My approach is , First I try remove xy term from the equation, to convert the given equation in the standard equation of ellipse and find the value of $a$ and $b$. For this , I use the concept of rotation of axis, using this concept first I find $\tan2\theta = -2$ then I find the value of $\sin \theta$ and $\cos \theta$. But the problem is the the value of $\sin \theta$ and $\cos\theta$ are complex and when I try to solve using the concept of rotation of axis but equation become too much complex and also take a lots of time to solve it. So I please tell me another approach or method to solve this question.

Answer 1

The auxiliary circle is centered at the center of the ellipse and its radius equals the semi-major axis of the ellipse. Any conic of the form $ax^2+2hxy+by^2=1$ is centered at origin (as if $(x,y)$ lies on the ellipse so does $(-x,-y)$).

To find the semi-major axis we need to find the greatest distance of any point on the conic from the center.
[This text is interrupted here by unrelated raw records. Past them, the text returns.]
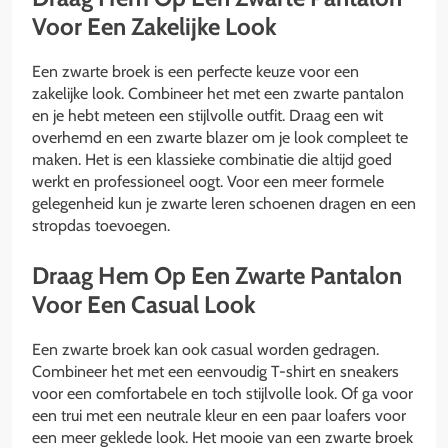
Voor Een Zakelijke Look
Een zwarte broek is een perfecte keuze voor een
zakelijke look. Combineer het met een zwarte pantalon
en je hebt meteen een stijlvolle outfit. Draag een wit
overhemd en een zwarte blazer om je look compleet te
maken. Het is een klassieke combinatie die altijd goed
werkt en professioneel oogt. Voor een meer formele
gelegenheid kun je zwarte leren schoenen dragen en een
stropdas toevoegen.
Draag Hem Op Een Zwarte Pantalon
Voor Een Casual Look
Een zwarte broek kan ook casual worden gedragen.
Combineer het met een eenvoudig T-shirt en sneakers
voor een comfortabele en toch stijlvolle look. Of ga voor
een trui met een neutrale kleur en een paar loafers voor
een meer geklede look. Het mooie van een zwarte broek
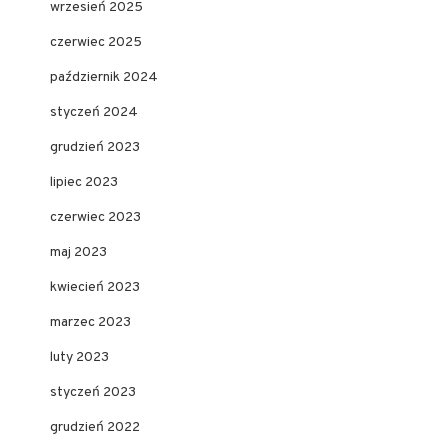
wrzesień 2025
czerwiec 2025
październik 2024
styczeń 2024
grudzień 2023
lipiec 2023
czerwiec 2023
maj 2023
kwiecień 2023
marzec 2023
luty 2023
styczeń 2023
grudzień 2022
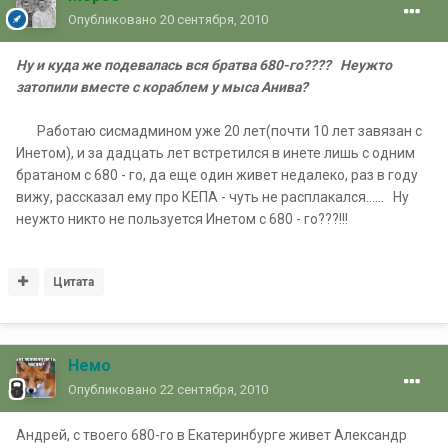
Опубликовано
20 сентября, 2010
Ну и куда же подевалась вся братва 680-го???? Неужто
затопили вместе с кораблем у мыса Анива?
Работаю сисмадмином уже 20 лет(почти 10 лет завязан с
Инетом), и за дадцать лет встретился в инете лишь с одним
братаном с 680 - го, да еще один живет недалеко, раз в году
вижу, рассказал ему про КЕПА - чуть не расплакался...... Ну
неужто никто не пользуется Инетом с 680 - го???!!!
Цитата
Немо
Опубликовано
22 сентября, 2010
Андрей, с твоего 680-го в Екатеринбурге живет Александр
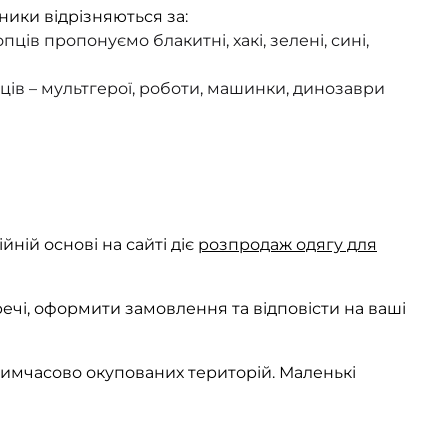
ники відрізняються за:
ців пропонуємо блакитні, хакі, зелені, сині,
пців – мультгерої, роботи, машинки, динозаври
ній основі на сайті діє
розпродаж одягу для
 речі, оформити замовлення та відповісти на ваші
тимчасово окупованих територій. Маленькі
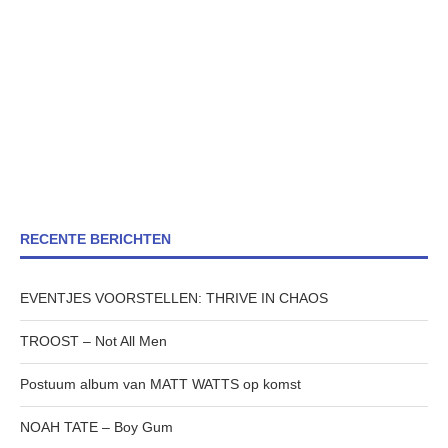
RECENTE BERICHTEN
EVENTJES VOORSTELLEN: THRIVE IN CHAOS
TROOST – Not All Men
Postuum album van MATT WATTS op komst
NOAH TATE – Boy Gum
So we turn to polar coordinates $x=r \cos \theta, y= r\sin \theta$

Substituting in the equation we get $r^2 = \dfrac{1}{2 \cos^2 \theta+6 \sin \theta \cos \theta+ 5 \sin^2 \theta} = \dfrac{2}{7+6\sin 2 \theta - 3 \cos 2 \theta} \le \dfrac{7+3 \sqrt 5}{2}$

Hence the equation of the auxiliary circle is $x^2+y^2 = \dfrac{7+3 \sqrt 5}{2}$

Answer 2

To avoid rotations, you could find the intersection $P$ between the ellipse (which is centred at $O=(0,0)$) and a generic line through the centre $y=mx$. Length $PO$ is then an expression in $m$ whose maximum gives the radius of the auxiliary circle.